Very few of these Locklin Jackets exist. On this jacket you’ll find a body made from Italian Steerhide, sleeves lined with satin, an interior adorned with a Southwestern pattern and Universal Zippers from Japan across the front.

This collaborative jacket from Standard & Strange and Simmons Bilt references “jackets worn by The Heartbreakers, a fictional gang in the 50’s from an unreleased screenplay written by Gen,” one of Standard & Strange’s sales associates.

This nylon lined Type Jacket was dyed with… persimmons. It’s a part of a traditional technique called Kakishibu — hence the name. To note: this dye is ultra photosensitive, meaning it’ll darken and age faster than most jackets, even with just usual exposure to the sun.

Derived from military jackets of the same name, Himel Bros.’ A-1 design spotlights “a deeply primitive early-1930s style, which demonstrates both the simplistic beauty of naïve tailoring.” It’s cut from Japanese leather and is made-to-measure.

This Shearling Jacket isn’t cheap. You know what, none of these options are. But, that’s because it’s leather. And, in the case of this here coat, lamb’s leather and shearling.

Each one of Fine Creek Leathers’ Lynchburg jackets are stitched by hand in a Tokyo studio. They reference a 1940’s Lee denim jacket, which ran short, kind of quasi-cropped. Finished with “tea core” tan, the jacket will reveal rich brown tones beneath the black as it breaks in.

Remember the Type A-1 Jacket from above? Well, this is the Type A-2. It stepped in for the A-1 in 1931 but ceased being standard issue by 1944. Since then it’s served as reference for other styles and, clearly, a source of inspiration for reproductions.

This is The Cast’s most popular style, ripe for customization of all kinds. Change the coin pocket color, the belt hue, the hardware or even the liner, all on an online portal. It’s fun to experiment with even if you can’t afford one…yet.
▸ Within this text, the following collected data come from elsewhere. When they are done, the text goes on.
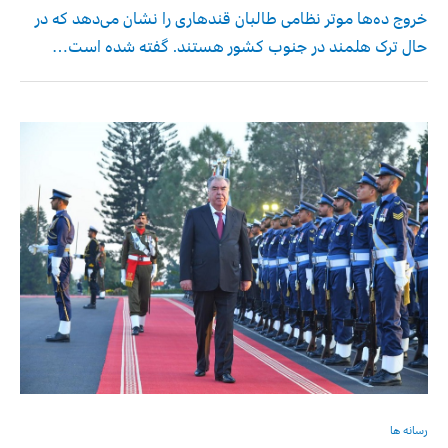
خروج ده‌ها موتر نظامی طالبان قندهاری را نشان می‌دهد که در
حال ترک هلمند در جنوب کشور هستند. گفته شده است…
رسانه ها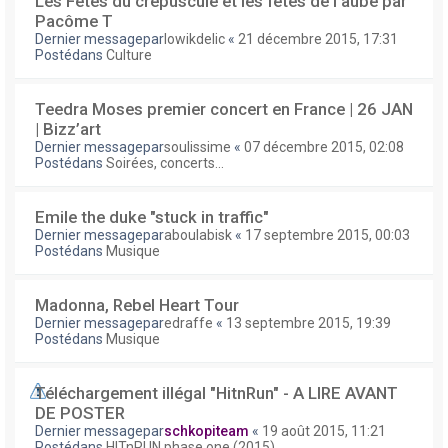
Les Fêtes du crépuscule et les fêtes de l'aube par
Pacôme T
Dernier messagepar
lowikdelic
«
21 décembre 2015, 17:31
Postédans
Culture
Teedra Moses premier concert en France | 26 JAN
| Bizz’art
Dernier messagepar
soulissime
«
07 décembre 2015, 02:08
Postédans
Soirées, concerts...
Emile the duke "stuck in traffic"
Dernier messagepar
aboulabisk
«
17 septembre 2015, 00:03
Postédans
Musique
Madonna, Rebel Heart Tour
Dernier messagepar
edraffe
«
13 septembre 2015, 19:39
Postédans
Musique
Téléchargement illégal "HitnRun" - A LIRE AVANT
DE POSTER
Dernier messagepar
schkopiteam
«
19 août 2015, 11:21
Postédans
HITnRUN phase one (2015)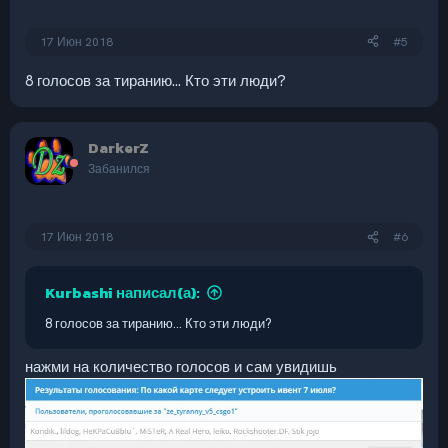
17 Июн 2018
#5
8 голосов за тиранию... Кто эти люди?
DarkerZ
Забанился
17 Июн 2018
#6
Kurbashi написал(а):
8 голосов за тиранию... Кто эти люди?
нажми на количество голосов и сам увидишь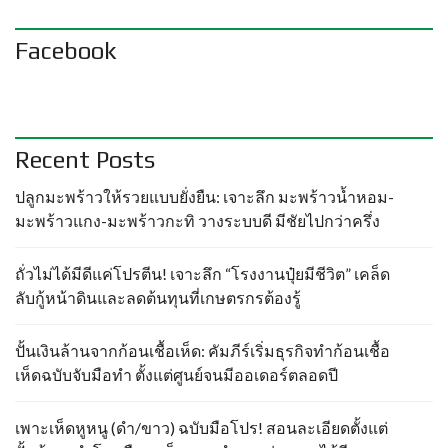
Facebook
Recent Posts
ปลูกมะพร้าวให้รวยแบบยั่งยืน: เจาะลึก มะพร้าวน้ำหอม-
มะพร้าวแกง-มะพร้าวกะทิ วางระบบดี มีชัยไปกว่าครึ่ง
ถั่วไม่ได้มีดีแค่โปรตีน! เจาะลึก “โรงงานปุ๋ยมีชีวิต” เคล็ด
ลับกู้หน้าดินและลดต้นทุนที่เกษตรกรต้องรู้
ปั้นเงินล้านจากก้อนเชื้อเห็ด: คัมภีร์เริ่มธุรกิจทำก้อนเชื้อ
เห็ดฉบับจับมือทำ ตั้งแต่ศูนย์จนมีออเดอร์ตลอดปี
เพาะเห็ดหูหนู (ดำ/ขาว) ฉบับมือโปร! สอนละเอียดตั้งแต่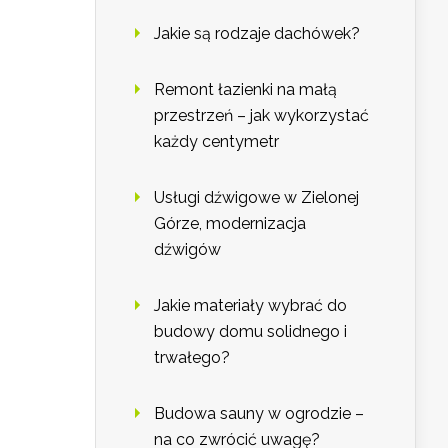
Jakie są rodzaje dachówek?
Remont łazienki na małą
przestrzeń – jak wykorzystać
każdy centymetr
Usługi dźwigowe w Zielonej
Górze, modernizacja
dźwigów
Jakie materiały wybrać do
budowy domu solidnego i
trwałego?
Budowa sauny w ogrodzie –
na co zwrócić uwagę?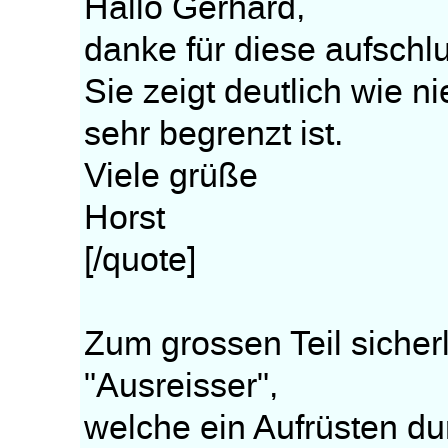
Hallo Gerhard,
danke für diese aufschlu
Sie zeigt deutlich wie n
sehr begrenzt ist.
Viele grüße
Horst
[/quote]
Zum grossen Teil sicherl
"Ausreisser",
welche ein Aufrüsten du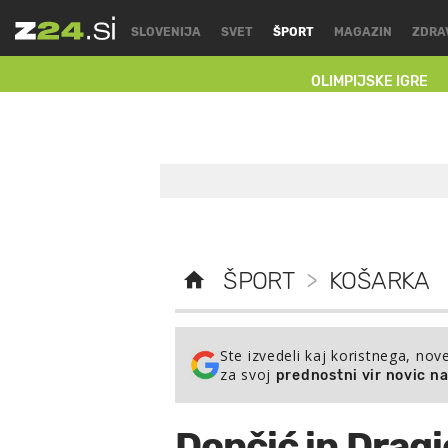
SLOVENIJA
SVET
ŠPORT
MAGAZIN
ZDRA
OLIMPIJSKE IGRE
ŠPORT
>
KOŠARKA
Ste izvedeli kaj koristnega, nov
za svoj
prednostni vir novic n
Dončić in Dragi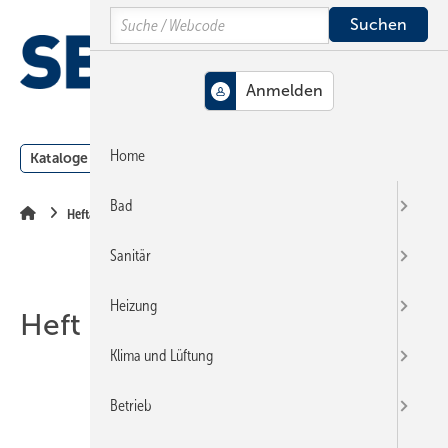
Springe
Springe
Springe
Search
auf
auf
auf
Hauptinhalt
Hauptmenü
SiteSearch
MENÜ
Home
Kataloge
Meldungen
Podcast
Produkte
Webin
Bad
Heftarchiv
Sanitär
Heizung
Heft 14-2007
Klima und Lüftung
Betrieb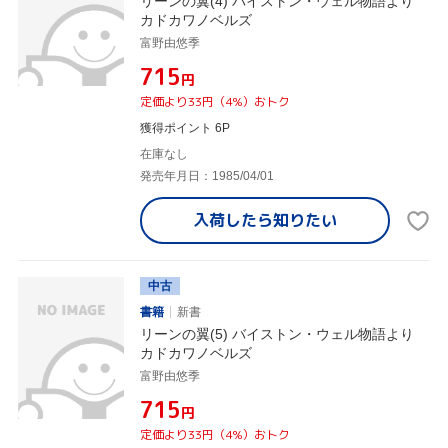
リーンの翼(4) バイストン・ウェル物語より
カドカワノベルズ
富野由悠季
¥715
円
定価より33円（4%）おトク
獲得ポイント 6P
在庫なし
発売年月日：1985/04/01
入荷したら
知りたい
中古
書籍
新書
リーンの翼(5) バイストン・ウェル物語より
カドカワノベルズ
富野由悠季
¥715
円
定価より33円（4%）おトク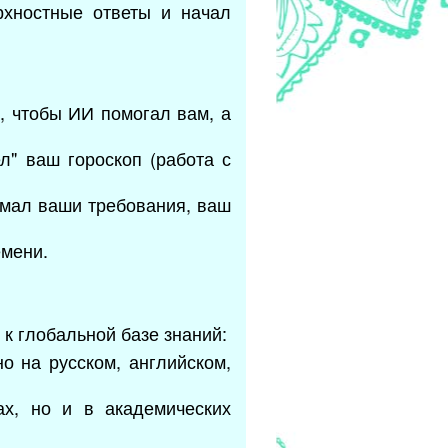
ерхностные ответы и начал
, чтобы ИИ помогал вам, а
л" ваш гороскоп (работа с
имал ваши требования, ваш
емени.
к глобальной базе знаний:
о на русском, английском,
ах, но и в академических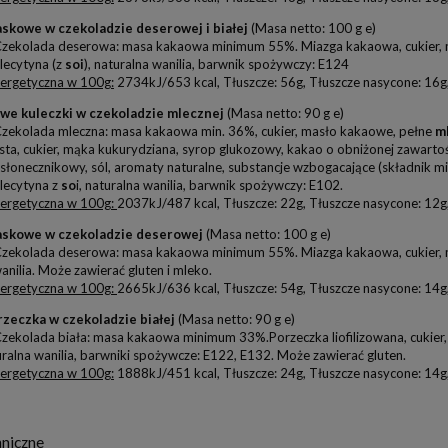
skowe w czekoladzie deserowej i białej
(Masa netto: 100 g e)
zekolada deserowa: masa kakaowa minimum 55%. Miazga kakaowa, cukier,
lecytyna (z
soi
), naturalna wanilia, barwnik spożywczy: E124
ergetyczna w 100g:
2734kJ/653 kcal, Tłuszcze: 56g, Tłuszcze nasycone: 16g,
we kuleczki w czekoladzie mlecznej
(Masa netto: 90 g e)
zekolada mleczna: masa kakaowa min. 36%, cukier, masło kakaowe, pełne
m
sta, cukier, mąka kukurydziana, syrop glukozowy, kakao o obniżonej zawartoś
 słonecznikowy, sól, aromaty naturalne, substancje wzbogacające (składnik mine
 lecytyna z
so
i, naturalna wanilia, barwnik spożywczy: E102.
ergetyczna w 100g:
2037kJ/487 kcal, Tłuszcze: 22g, Tłuszcze nasycone: 12g,
askowe w czekoladzie deserowej
(Masa netto: 100 g e)
zekolada deserowa: masa kakaowa minimum 55%. Miazga kakaowa, cukier,
anilia. Może zawierać gluten i mleko.
ergetyczna w 100g:
2665kJ/636 kcal, Tłuszcze: 54g, Tłuszcze nasycone: 14g,
zeczka w czekoladzie białej
(Masa netto: 90 g e)
zekolada biała: masa kakaowa minimum 33%.Porzeczka liofilizowana, cukier
turalna wanilia, barwniki spożywcze: E122, E132. Może zawierać gluten.
ergetyczna w 100g:
1888kJ/451 kcal, Tłuszcze: 24g, Tłuszcze nasycone: 14g,
niczne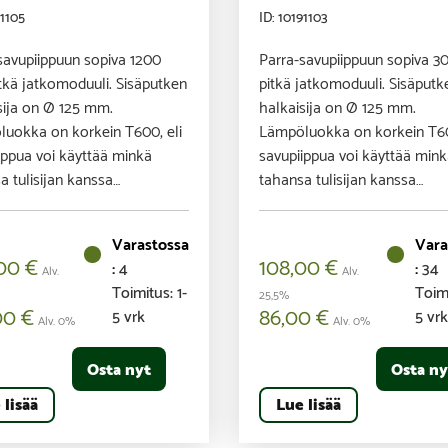
91105
ID: 10191103
savupiippuun sopiva 1200
Parra-savupiippuun sopiva 
kä jatkomoduuli. Sisäputken
pitkä jatkomoduuli. Sisäputk
sija on Ø 125 mm.
halkaisija on Ø 125 mm.
uokka on korkein T600, eli
Lämpöluokka on korkein T60
ippua voi käyttää minkä
savupiippua voi käyttää min
a tulisijan kanssa…
tahansa tulisijan kanssa…
,00
€
108,00
€
4
34
Alv.
Alv.
Toimitus: 1-
Toimi
25,5%
00
€
86,00
€
5 vrk
5 vr
Alv. 0%
Alv. 0%
Osta nyt
Osta ny
 lisää
Lue lisää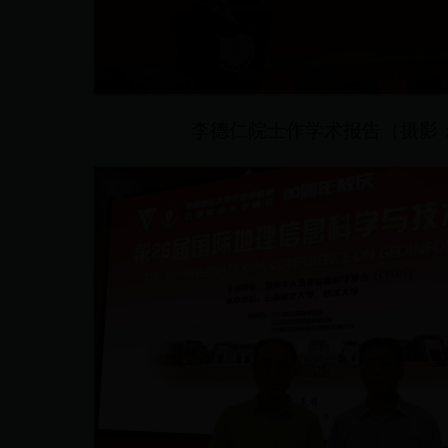
李德仁院士作学术报告（摄影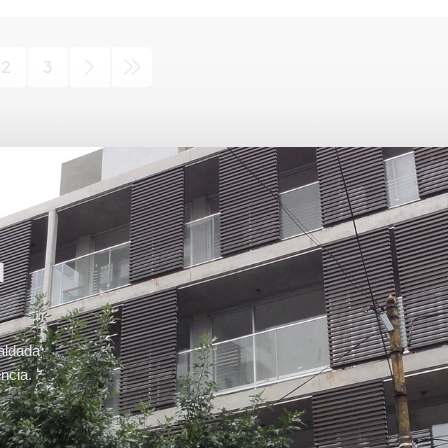
2
3
u
aldada
ncia.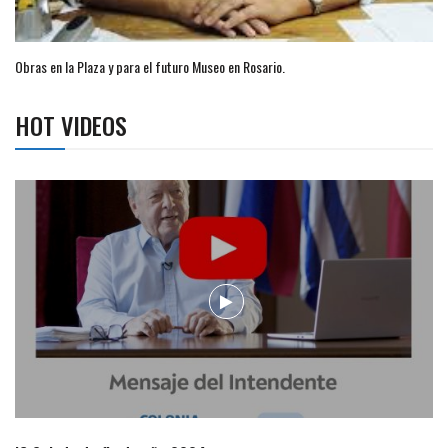
Obras en la Plaza y para el futuro Museo en Rosario.
HOT VIDEOS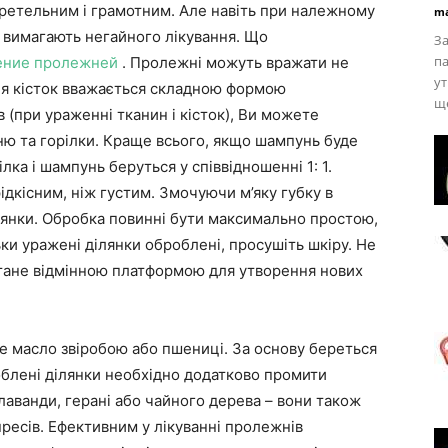
ретельним і грамотним. Але навіть при належному
ma
і вимагають негайного лікування. Що
За
па
ение пролежней
. Пролежні можуть вражати не
ут
ння кісток вважається складною формою
ще
 (при ураженні тканин і кісток), Ви можете
ню та горілки. Краще всього, якщо шампунь буде
лка і шампунь беруться у співвідношенні 1: 1.
дкісним, ніж густим. Змочуючи м’яку губку в
лянки. Обробка повинні бути максимально простою,
льки уражені ділянки оброблені, просушіть шкіру. Не
 стане відмінною платформою для утворення нових
е масло звіробою або пшениці. За основу береться
облені ділянки необхідно додатково промити
лаванди, герані або чайного дерева – вони також
пресів. Ефективним у лікуванні пролежнів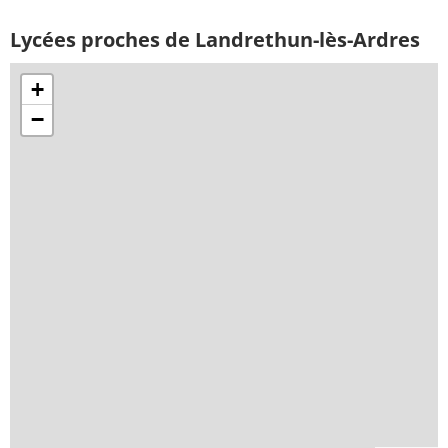
Lycées proches de Landrethun-lès-Ardres
+
−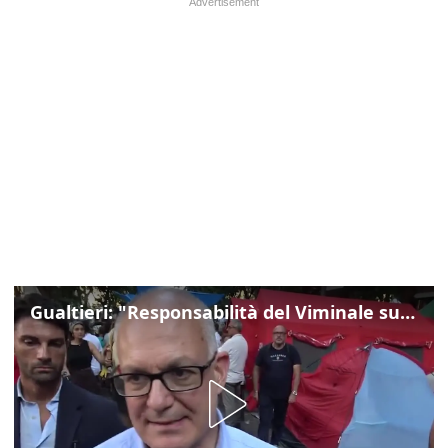
Gualtieri: "Responsabilità del Viminale su Spin Time? La posizione dei partiti è nota"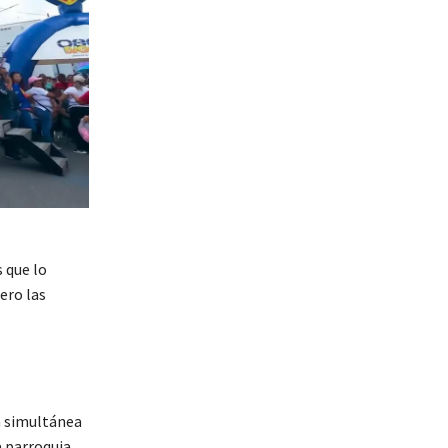
s que lo
ero las
a simultánea
a parroquia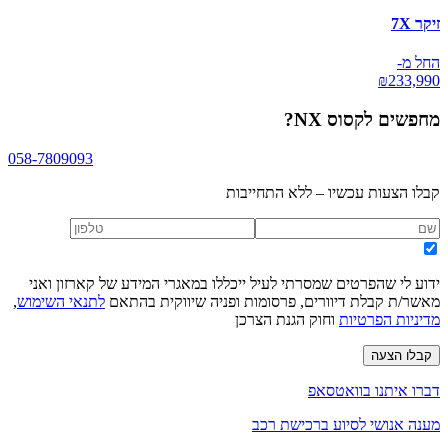
זיקר 7X
החל מ-
₪
233,990
מחפשים
לקסוס NX
?
058-7809093
קבלו הצעות עכשיו – ללא התחייבות
ידוע לי שהפרטים שמסרתי לעיל ייכללו במאגרי המידע של קארזון ואני
מאשר/ת קבלת דיוורים, פרסומות ופניה שיווקית בהתאם
לתנאי השימוש
,
מדיניות הפרטיות
וחוק הגנת הצרכן
קבלו הצעה
דברו איתנו בוואטסאפ
מענה אנושי לסיוע ברכישת רכב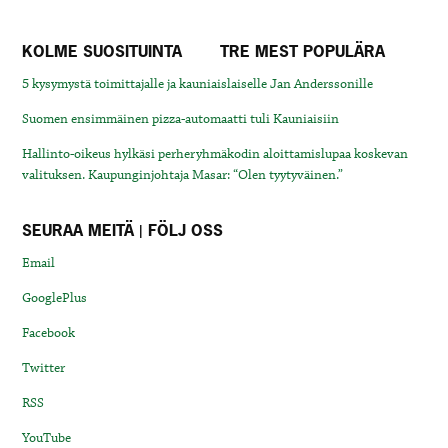
KOLME SUOSITUINTA
TRE MEST POPULÄRA
5 kysymystä toimittajalle ja kauniaislaiselle Jan Anderssonille
Suomen ensimmäinen pizza-automaatti tuli Kauniaisiin
Hallinto-oikeus hylkäsi perheryhmäkodin aloittamislupaa koskevan
valituksen. Kaupunginjohtaja Masar: “Olen tyytyväinen.”
SEURAA MEITÄ | FÖLJ OSS
Email
GooglePlus
Facebook
Twitter
RSS
YouTube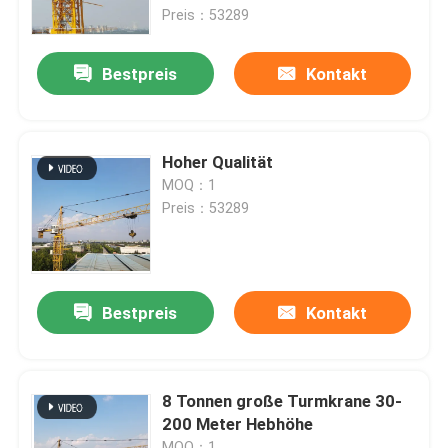
Preis：53289
Über uns
Bestpreis
Kontakt
Fabrik Tour
Hoher Qualität
Qualitätskontrolle
MOQ：1
Preis：53289
Kontakt
Referenzen
Bestpreis
Kontakt
Flacher Spitzenturmkran
8 Tonnen große Turmkrane 30-
200 Meter Hebhöhe
Hammer-Kopf-Turmkran
MOQ：1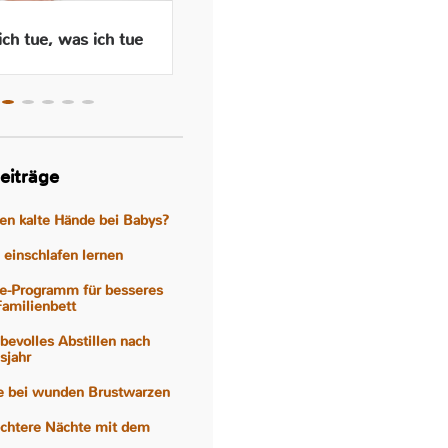
ch tue, was ich tue
Wenn das Abstillen traurig
macht – Gefühle, Hormone
und Hilfen
eiträge
gen kalte Hände bei Babys?
einschlafen lernen
e-Programm für besseres
Familienbett
iebevolles Abstillen nach
sjahr
fe bei wunden Brustwarzen
eichtere Nächte mit dem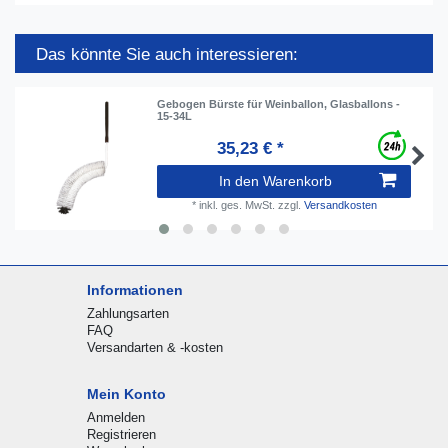
Das könnte Sie auch interessieren:
Gebogen Bürste für Weinballon, Glasballons -
15-34L
35,23 € *
In den Warenkorb
*
inkl. ges. MwSt.
zzgl.
Versandkosten
Informationen
Zahlungsarten
FAQ
Versandarten & -kosten
Mein Konto
Anmelden
Registrieren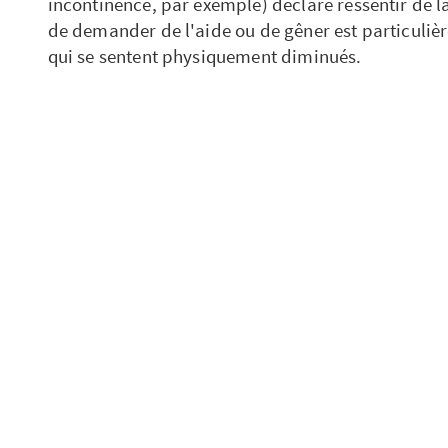
incontinence, par exemple) déclare ressentir de la
de demander de l'aide ou de gêner est particuli
qui se sentent physiquement diminués.
Les sentiments dépres
Peu évoquée par les personnes âgées, mais très p
dépression
explique de nombreux cas d'isolement
bien identifiées :
- deuil de la vie passée et
refus de la vieillesse
;
- refus des occupations possibles à un âge avancé 
et de s'engager dans des activités régulières ("Po
toute façon !") ;
- envie d'activités inaccessibles du fait de la dim
physiques, ou du décès des partenaires habituels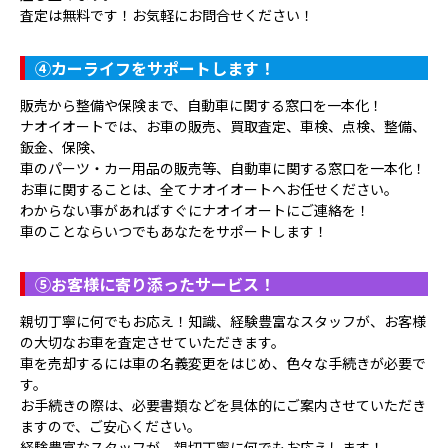
査定は無料です！お気軽にお問合せください！
④
カーライフをサポートします！
販売から整備や保険まで、自動車に関する窓口を一本化！
ナオイオートでは、お車の販売、買取査定、車検、点検、整備、
鈑金、保険、
車のパーツ・カー用品の販売等、自動車に関する窓口を一本化！
お車に関することは、全てナオイオートへお任せください。
わからない事があればすぐにナオイオートにご連絡を！
車のことならいつでもあなたをサポートします！
⑤
お客様に寄り添ったサービス！
親切丁寧に何でもお応え！知識、経験豊富なスタッフが、お客様
の大切なお車を査定させていただきます。
車を売却するには車の名義変更をはじめ、色々な手続きが必要で
す。
お手続きの際は、必要書類などを具体的にご案内させていただき
ますので、ご安心ください。
経験豊富なスタッフが、親切丁寧に何でもお応えします！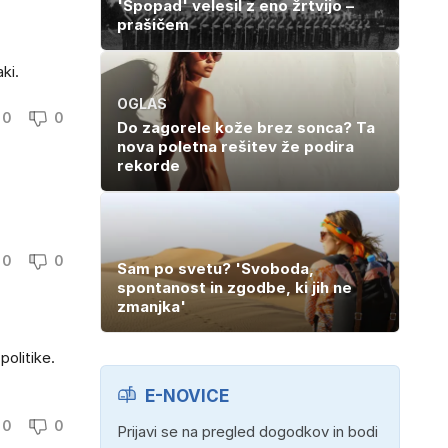
'Spopad' velesil z eno žrtvijo –
prašičem
ki.
OGLAS
0
0
Do zagorele kože brez sonca? Ta
nova poletna rešitev že podira
rekorde
0
0
Sam po svetu? 'Svoboda,
spontanost in zgodbe, ki jih ne
zmanjka'
politike.
E-NOVICE
0
0
Prijavi se na pregled dogodkov in bodi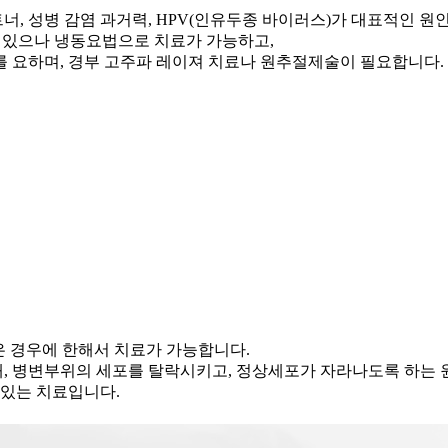
트너, 성병 감염 과거력, HPV(인유두종 바이러스)가 대표적인 
도 있으나 냉동요법으로 치료가 가능하고,
를 요하며, 경부 고주파 레이져 치료나 원추절제술이 필요합니다.
않은 경우에 한해서 치료가 가능합니다.
 병변부위의 세포를 탈락시키고, 정상세포가 자라나도록 하는 원리로
 있는 치료입니다.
Taylor Stitch doesn’t dedicate itself to leather, but when the brand uses the material they do so well. The Hangar Jacket is an ode to earlier flight jackets without being too much of a copycat. It’s made from cowhide and has a viscose liner — plus a few functional pockets.

California-based brand Buck Mason makes a few classic leather jackets — a trucker (seen here), a bomber and a moto jacket. This one, the Bruiser PCH Jacket, is hand-cut from semi-vegetable tanned sheepskin, making it soft from the first wear. It’s a vintage-fit, though, which means it’s shorter than your usual moto jacket.

Todd Snyder isn’t known for edgy leather jackets — more like comfortable sweats, seersucker shirts, suede coats, and chinos. But when the venerable American designer entrusts himself with hide, the results are rich with texture and a dream to put on, especially when it’s a silhouette as famous as the Dylan Jacket, a staple for the Snyder brand that’s long been made in suede.

styleWilsons Leather

Wilsons Leather Finn Leather Rider Jacket

Wilsons claims to be a brand born in 1899, but really they only launched in the 1950’s. They merged with another label, Bermans, and their ascent began. Although inarguably not as popular as it used to be, Wilsons’s garments are still of high-quality. They’re even kind of a bargain compared to the other picks before it.